The value of contractors and in-house software developers

In her essay “Why Work?”, Dorothy Sayers asks, what would labor look like if it were valued “not in terms of it’s cash returns, but in the value of the what the work produced”?

Here, I briefly attempt to apply that question to my year as a “hired gun” computer programmer. Instead of accounting for each hour, nay, each 15-minute chunk, I would instead have been paid based on the actual usefulness of what I produced. By this measurement, some days, 3 hours of careful work would yield $5000. At other times, slaving away for two steady weeks would be worth only 50 bucks.

The trouble is, WHO is qualified to make this judgement of a things worth? The answer to this question is often, truly: nobody. The client is often an idiot. They don’t know what they want. Now, in hindsight they are able to reasonably determine how valuable something turned out to be. Two years down the road they can look back and say “This thing was really useful and that thing over there turned out to be a big waste of time.” At the moment though, even the smartest ones are unable to make that call early on. It seems that with software, something’s worth is not well established up front. It’s value is imagined in dreams of the future. Clients picture in their mind’s eye how much time it will save them or how many customers it will attract. The reality though is always something different. So how can the software creator be compensated properly at the time the work is actually done?


It seems that it must be done through trust in his or her reputation. Has he consistently written lots of other useful things for other people? Then we will assume that he’ll write something good for us and we’ll pay him a lot of money for it. But there are so very many reasons why the thing is he building for you might be a piece of junk – not least of all the very nature of what YOU have asked him to build. And so everyone is working in the dark and exchanging money in the dark with hopes and dreams attached with strings to each feature request. What could possibly go wrong? Everything.

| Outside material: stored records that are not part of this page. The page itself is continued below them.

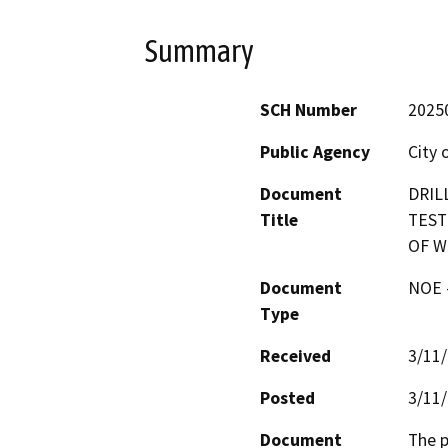
Summary
SCH Number
2025
Public Agency
City
Document
DRIL
Title
TEST
OF W
Document
NOE -
Type
Received
3/11
Posted
3/11
Document
The p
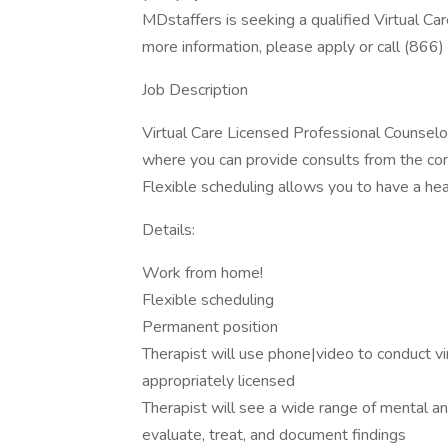
MDstaffers is seeking a qualified Virtual Ca
more information, please apply or call (866
Job Description
Virtual Care Licensed Professional Counselor
where you can provide consults from the comf
Flexible scheduling allows you to have a hea
Details:
Work from home!
Flexible scheduling
Permanent position
Therapist will use phone|video to conduct vir
appropriately licensed
Therapist will see a wide range of mental an
evaluate, treat, and document findings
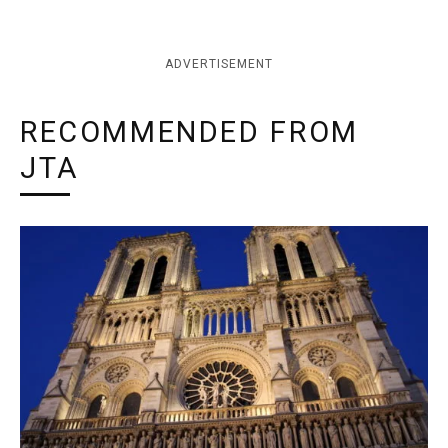
ADVERTISEMENT
RECOMMENDED FROM
JTA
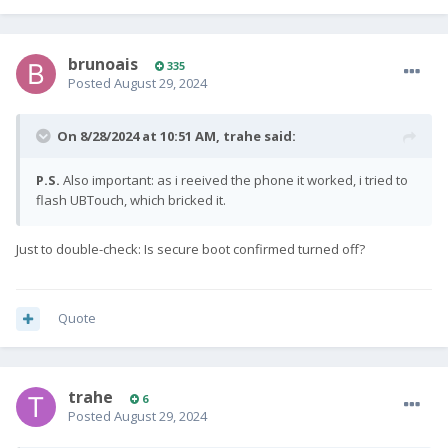
brunoais
335
Posted
August 29, 2024
On 8/28/2024 at 10:51 AM,
trahe
said:
P.S.
Also important: as i reeived the phone it worked, i tried to
flash UBTouch, which bricked it.
Just to double-check: Is secure boot confirmed turned off?
Quote
trahe
6
Posted
August 29, 2024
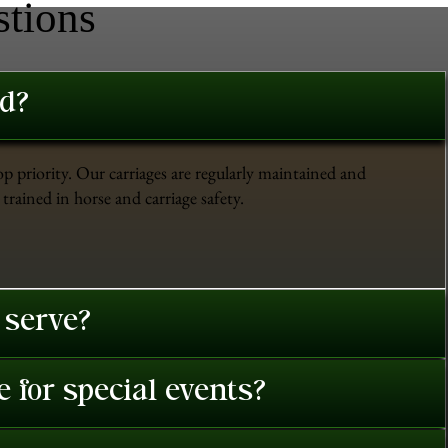
stions
ed?
op priority. Our carriages are regularly maintained and
trained in horse and carriage safety.
 serve?
 for special events?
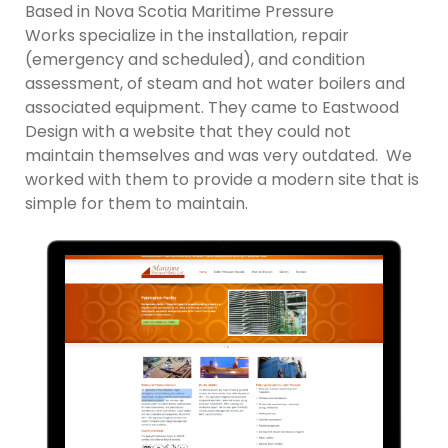
Based in Nova Scotia Maritime Pressure
Works specialize in the installation, repair
(emergency and scheduled), and condition
assessment, of steam and hot water boilers and
associated equipment. They came to Eastwood
Design with a website that they could not
maintain themselves and was very outdated. We
worked with them to provide a modern site that is
simple for them to maintain.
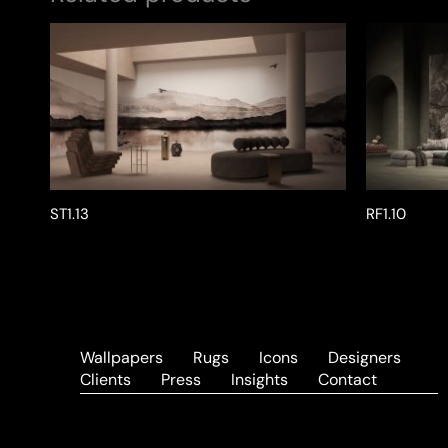
ST1.13
RF1.10
Wallpapers
Rugs
Icons
Designers
Clients
Press
Insights
Contact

What is the cure for this situation? A long, long view – deep relationships that form over the years. There will be both bright years and dark years – predictable productive months and experimental risky months. At the end of the day, a good in-house developer (or very long-term contractor) is going to yield much better results for everyone involved that serially farming everything out to the lowest bidder or even the most reputable bidder at a given moment. The very best hired gun can only give you his best for a snapshot of time. Someone mediocre who has been brought in to the family over the years may ultimately be able to provide greater value in the long run. This requires greater patience, but that person has more potential to consistently produce valuable things over the years. The hireling on the other hand, is slave to the clock, slave to the invoice, and slave to the very temporary email account that was set up to interact with you. He promises big and may even deliver big, but only for a brief season.

In the end, my advice to those who need software written for them? Keep the forest in view. Don’t obsess over a couple of trees. Think 5 or even 10 years out, not just 6 months. It won’t get you on the cover of Fast Company, but it might mean that 5 years from now, your application doesn’t suck. An elite contractor may indeed be the solution to the problem you need to solve, but it’s likely that cultivating a long-term relationship with an in-house programmer or established shop will turn out better in the end. Don’t live like you’re going to die tomorrow. Lean toward investing in your local community.